DATA LINES —
------------------------------------------------

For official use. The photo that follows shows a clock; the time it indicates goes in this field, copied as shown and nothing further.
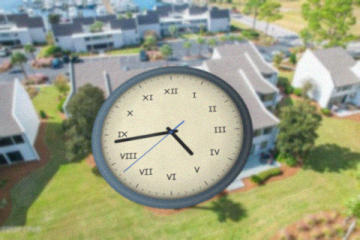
4:43:38
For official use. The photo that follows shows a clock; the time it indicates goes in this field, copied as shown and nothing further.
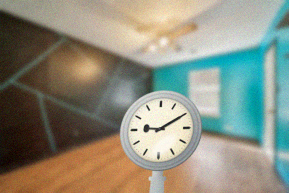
9:10
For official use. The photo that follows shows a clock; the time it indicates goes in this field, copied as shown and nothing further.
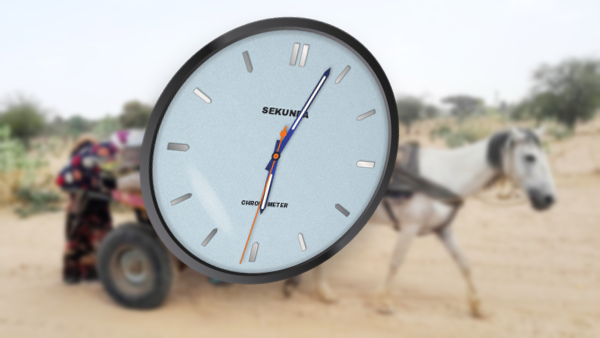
6:03:31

------------------------------------------------

GOAL — Reproduce the material above word for word, omitting the pictures.

REPLY TO THE EXERCISE —
For official use. The photo that follows shows a clock; the time it indicates goes in this field, copied as shown and nothing further.
4:43:38
For official use. The photo that follows shows a clock; the time it indicates goes in this field, copied as shown and nothing further.
9:10
For official use. The photo that follows shows a clock; the time it indicates goes in this field, copied as shown and nothing further.
6:03:31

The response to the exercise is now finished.